Understanding the past to design the present and future
“Why build an archive? – Renzo Piano asks himself –. You do it because it’s of interest to others, to young people. Young people need to understand that ideas don’t come about in a really complicated way. Being an architect means sharing creativity. If it isn’t shared, you can’t survive, there’s no other way around it”.
Another recent film, Renzo Piano: The Architect of Light by Spanish director Carlos Saura, a good friend of Piano’s, tells the story of the project for the Botin Foundation in Santander, Spain. “Do you want to know the secret? All it takes to have ideas is to decide to have them,” Piano tells Saura. “There’s a common red thread that connects technique – indeed, téchne (from the Greek τέχνη, “craftsmanship”, as in expertise and skill), which is a more subtle concept – and poetry… Creativity is a bit like looking into darkness without fear. It’s hard to even speak of beauty, the idea of beauty is fleeting. This type of beauty can save the world. It might be utopian, but what else can we do?”.
Building the Renzo Piano archive
The idea of creating an orderly and organised archive first came to the architect around the year 2000, while two exhibitions of his work were taking place in Berlin and Paris. The aim was to create a space dedicated to memory in which to share the story of many projects, and make them accessible to all. During a journey to Japan, while observing the construction of a Shinto temple, Piano began to ask himself how he might pass his professional experience onto young people.
In Shinto tradition, every twenty years the temple is demolished and an identical one is built on a plot of land next to its predecessor. The goal is to pass on building techniques and artisanal expertise from one generation to the next. Three generations meet during construction: those aged sixty and above who are the teachers; those who, having already learned, execute the construction perfectly; and finally, the youngest watch and learn. Observing these practices is what led to the idea of creating an archive through a foundation, and welcoming students in the style of Renaissance “bottegas” or workshops.
In 2004, this led to the creation of the Renzo Piano Foundation at Villa Nave, in Genoa. This non-profit institution is devoted to promoting the architectural profession, and championing study and research. Its programme is built around several activities: conservation and enhancement of the archive, training and outreach.
The Power of the Archive
The documentary centred on Renzo Piano and the archive, created in collaboration with the foundation and RPBW, premiered last October at the Milano Design Film Festival 2018. “The RPBW archive is a metaphor of a seaport – the filmmaker, Molteni, recounts – in which materials come and go, and every time they return they bring back something new, perhaps something unexpected, which enriches its content and communicative potential. Every archive is the most faithful portrait of its author’s biography: an ordered labyrinth of documents that envelop this figure, who is laid bare by the words on these pieces of paper, previously unknown to the public. We made the film with this belief, and the desire to unmask a less well-known side of the processes and practices performed by an architect and his studio”.

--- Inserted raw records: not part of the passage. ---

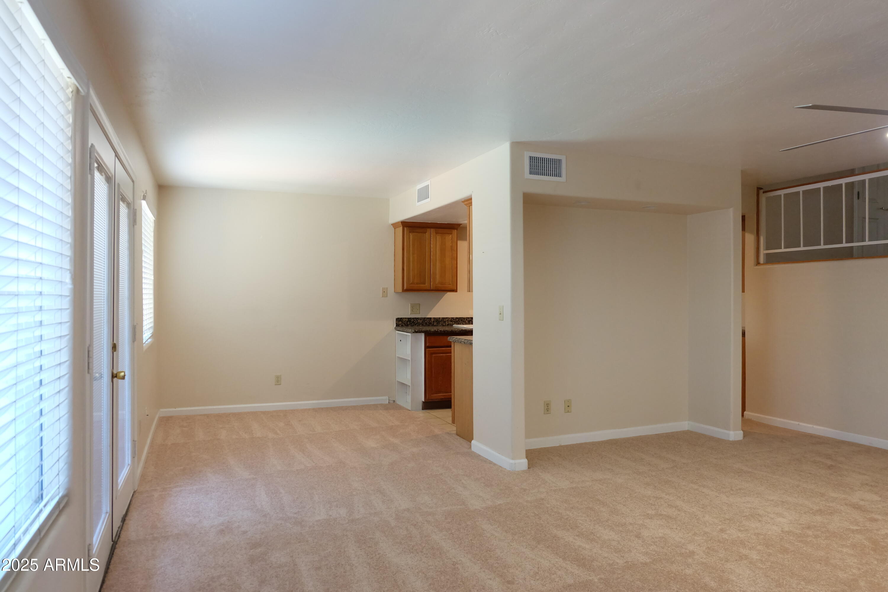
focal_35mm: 24
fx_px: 592
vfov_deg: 53.1
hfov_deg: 73.7
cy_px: 296
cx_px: 444
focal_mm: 16
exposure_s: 1/80
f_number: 3.5
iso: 1600
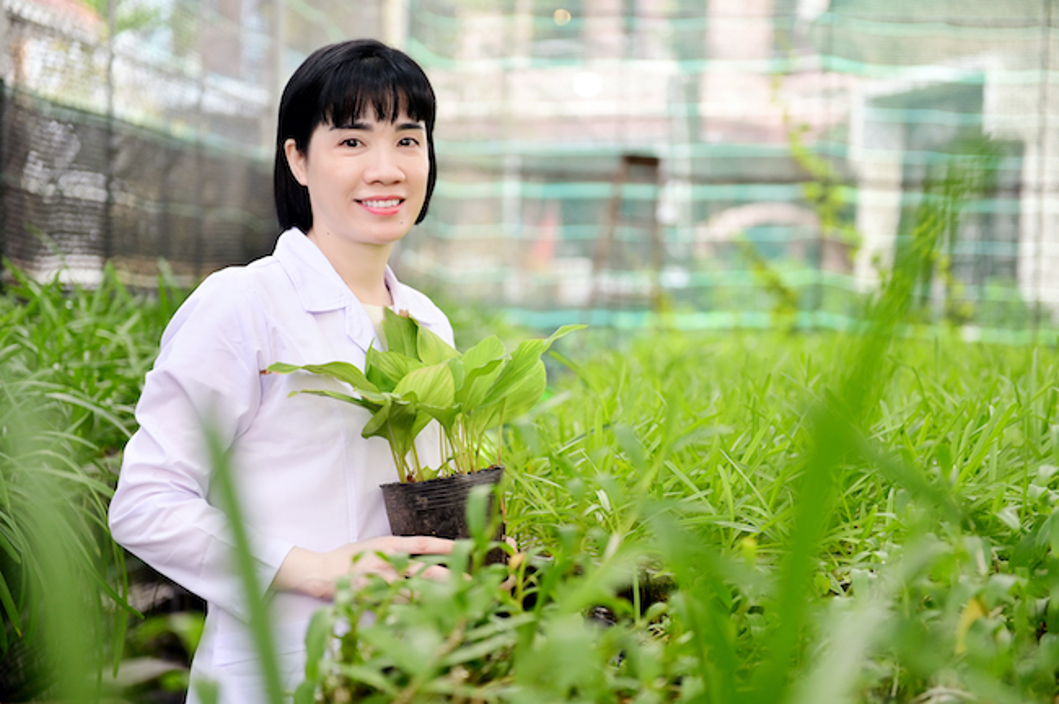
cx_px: 530
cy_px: 352
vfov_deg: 19.4
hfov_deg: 28.9
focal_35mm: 70
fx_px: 2057
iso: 640
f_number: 2.8
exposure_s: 1/125
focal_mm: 70
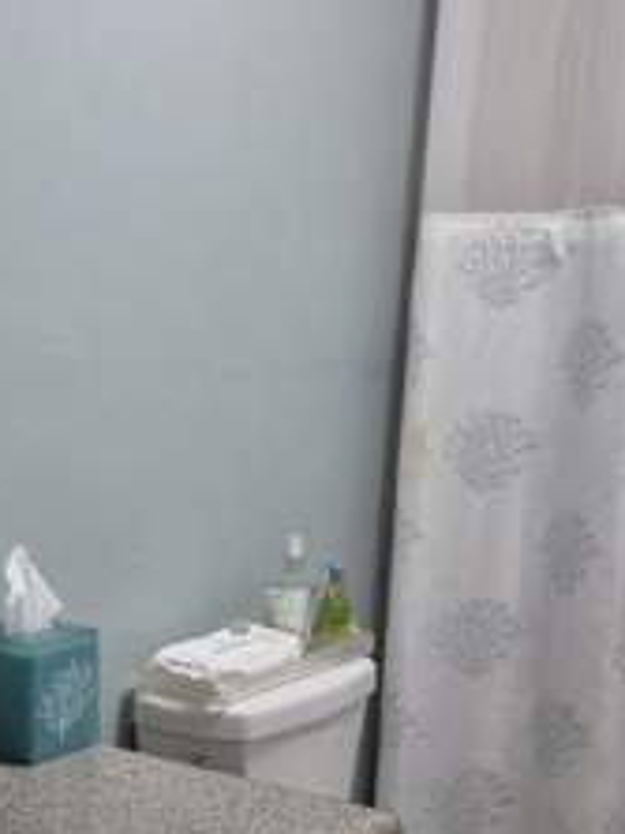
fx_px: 1590
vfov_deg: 28.8
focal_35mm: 66
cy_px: 658
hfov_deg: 21.9
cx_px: 101
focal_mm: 5.4
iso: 500
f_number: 1.8
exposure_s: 1/60
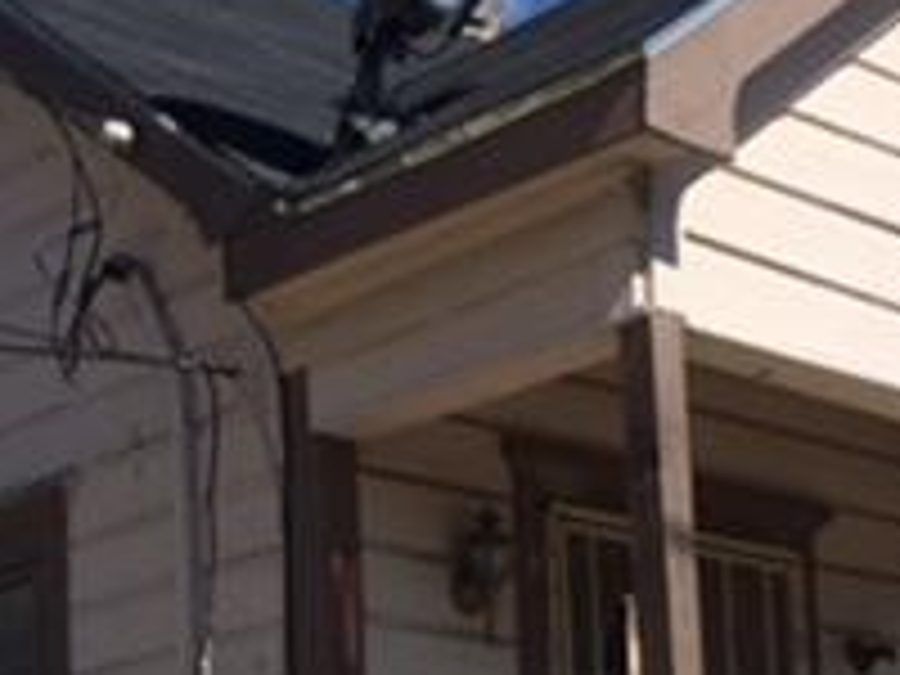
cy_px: 846
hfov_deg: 21.1
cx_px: 428
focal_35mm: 93
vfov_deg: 15.2
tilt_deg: +4.2
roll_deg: +2.3
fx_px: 2418
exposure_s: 1/3731
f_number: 2.2
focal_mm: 4.15
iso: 32
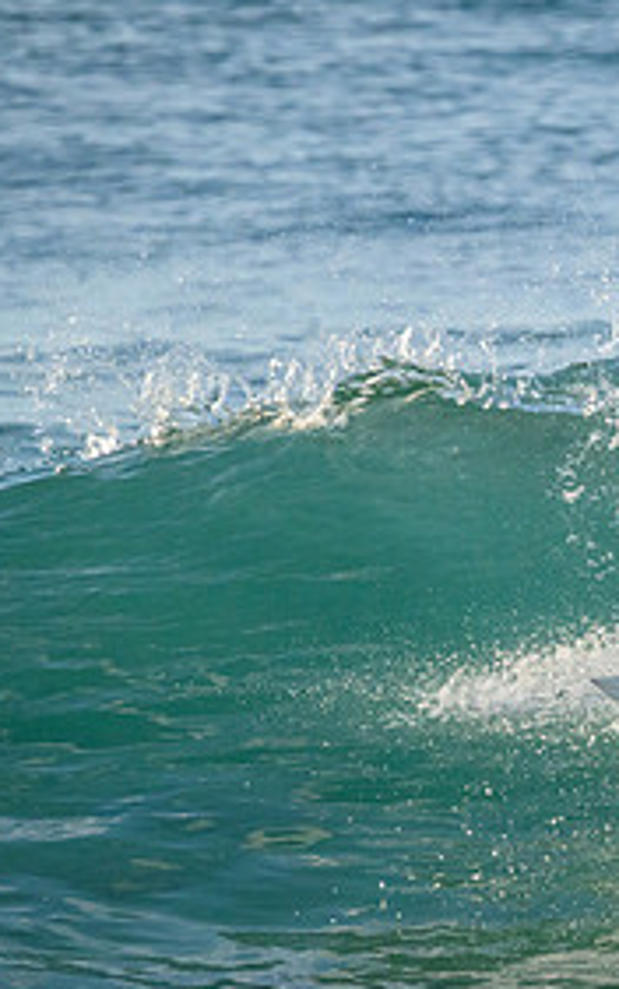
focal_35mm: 1178
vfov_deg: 1.8
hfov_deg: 1.1
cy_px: 509
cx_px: 1002
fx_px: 31747
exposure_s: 1/2000
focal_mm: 560
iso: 2800
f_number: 11
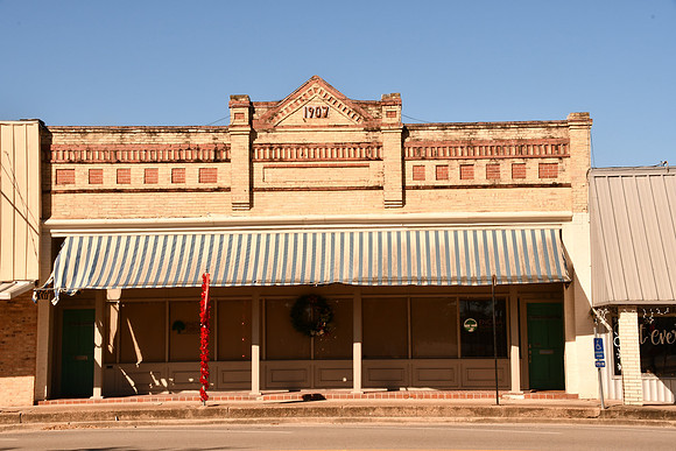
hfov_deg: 29.2
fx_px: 1296
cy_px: 226
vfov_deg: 19.7
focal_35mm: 69
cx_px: 338
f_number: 22
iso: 250
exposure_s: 1/160
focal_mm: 46
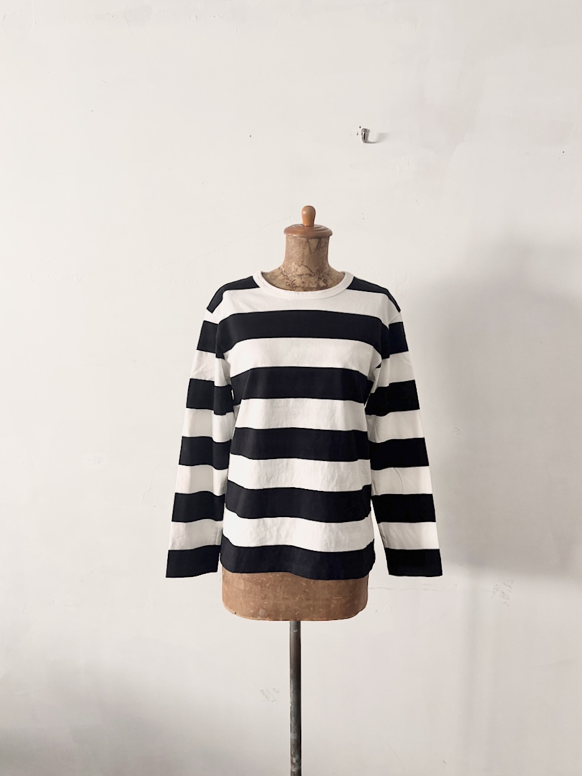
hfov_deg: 53.1
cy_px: 388
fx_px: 583
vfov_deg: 67.3
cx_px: 291
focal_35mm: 26
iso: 125
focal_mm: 5.96
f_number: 1.6
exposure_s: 1/72
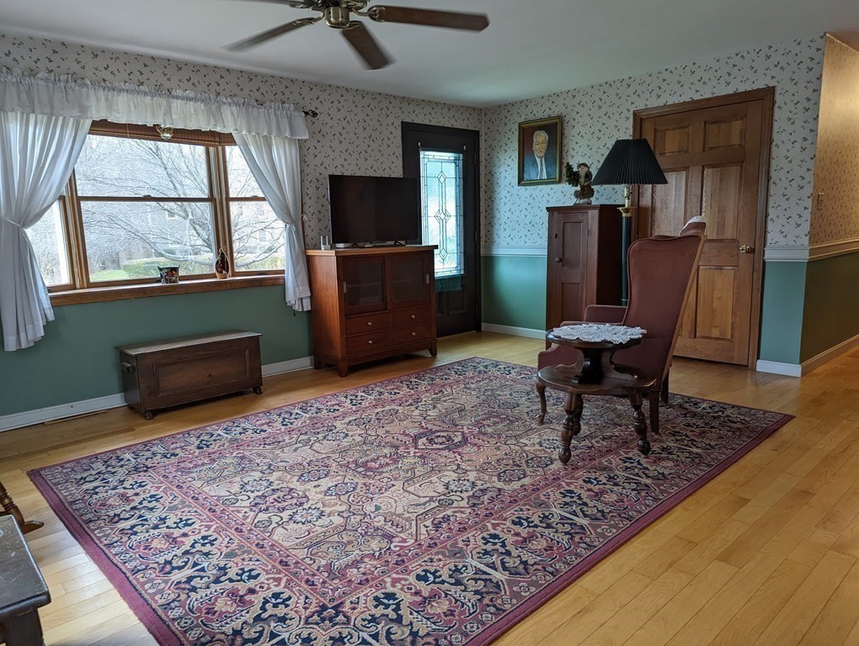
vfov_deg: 56.9
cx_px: 430
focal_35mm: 24
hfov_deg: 71.5
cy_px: 323
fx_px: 596
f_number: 1.85
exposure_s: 1/60
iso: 105
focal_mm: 6.81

In addition to the logic of sorting and organising, therefore, these archives are also based on creating new inquiries, building new pathways, feeding curiosity, doubts and uncertainties, generating interpretations and bringing history to the attention of future generations. Entrance to Piano’s archives is free and limited to students and researchers, though open to the public the first and third Saturday of every month.